Sammanfattning: Predictions are becoming more and more a part of our lives, and they are becoming increasingly useful in medical science as the science evolves. Increased understanding of disease and its treatments allows us to use predictions based on predictive biomarker signatures to optimize treatment outcomes for increasingly granular subject groups. One such potential use is in the field of HIV treatment monitoring. In resource-limited regions where regular testing for HIV treatment failure is not always possible, pooled testing methods can reduce the burden of regular testing for all infected. Incorporating predictions to choose who is individually tested based on pooled test results is a way to increase the efficiency of such methods, the treatment being the individual testing versus pooled testing only. The use of biomarker-guided treatment decision rules, or prediction-driven decision rules, can be informal or formally well-defined.
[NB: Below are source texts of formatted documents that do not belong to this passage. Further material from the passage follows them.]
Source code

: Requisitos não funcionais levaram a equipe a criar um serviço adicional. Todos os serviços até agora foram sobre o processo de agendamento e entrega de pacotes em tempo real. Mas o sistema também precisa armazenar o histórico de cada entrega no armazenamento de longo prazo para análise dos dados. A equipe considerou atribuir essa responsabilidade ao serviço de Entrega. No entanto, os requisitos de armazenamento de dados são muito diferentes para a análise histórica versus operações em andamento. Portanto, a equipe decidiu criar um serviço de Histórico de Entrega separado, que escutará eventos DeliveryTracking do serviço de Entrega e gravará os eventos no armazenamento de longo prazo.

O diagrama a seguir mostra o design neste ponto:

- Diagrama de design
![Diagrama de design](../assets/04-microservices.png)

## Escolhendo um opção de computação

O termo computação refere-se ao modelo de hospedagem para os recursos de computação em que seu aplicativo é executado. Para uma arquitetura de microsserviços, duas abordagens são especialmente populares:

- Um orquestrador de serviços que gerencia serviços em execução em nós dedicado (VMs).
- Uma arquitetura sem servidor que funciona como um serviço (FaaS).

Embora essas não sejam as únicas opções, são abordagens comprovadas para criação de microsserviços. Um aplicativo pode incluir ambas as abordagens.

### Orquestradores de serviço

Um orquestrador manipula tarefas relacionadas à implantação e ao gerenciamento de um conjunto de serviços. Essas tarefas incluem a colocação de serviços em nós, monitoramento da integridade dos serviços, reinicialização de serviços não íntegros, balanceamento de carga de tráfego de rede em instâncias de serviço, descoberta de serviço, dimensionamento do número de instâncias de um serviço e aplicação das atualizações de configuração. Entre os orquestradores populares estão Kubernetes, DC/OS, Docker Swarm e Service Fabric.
For a well-defined prediction-driven decision rule to be implemented, it must first be rigorously tested for efficacy based on a comparison against the standard of care. The definition of standard of care and thus, the definition of clinical utility, depends heavily on the treatment setting. Poorly defining clinical utility can result in great bias, potentially leading to implementing unnecessary prediction-driven decision rules. Formal prediction-driven decision rules are currently most applied in the disease area of cancer. Rigorous testing of these rules is often conducted through RCTs, specifically group sequential RCTs, utilizing a survival endpoint. It is important to understand the analysis of survival data in order to ensure the appropriate analysis methods for such data. Confidence bands for survival estimates over time should be constructed to have nominal coverage rates, and analysis methods like RMST should be understood to allow for rigorous testing of differences when proportional hazards assumptions are not met. Developing prediction-driven decision rules in the form of pooled testing methods for HIV treatment failure, identifying an RCT trial design(s) capable of rigorously evaluating these prediction-driven decision rules, and studying survival analysis methods capable of analyzing the data from such RCTs, whether proportional hazards holds or not, are the subjects of this dissertation.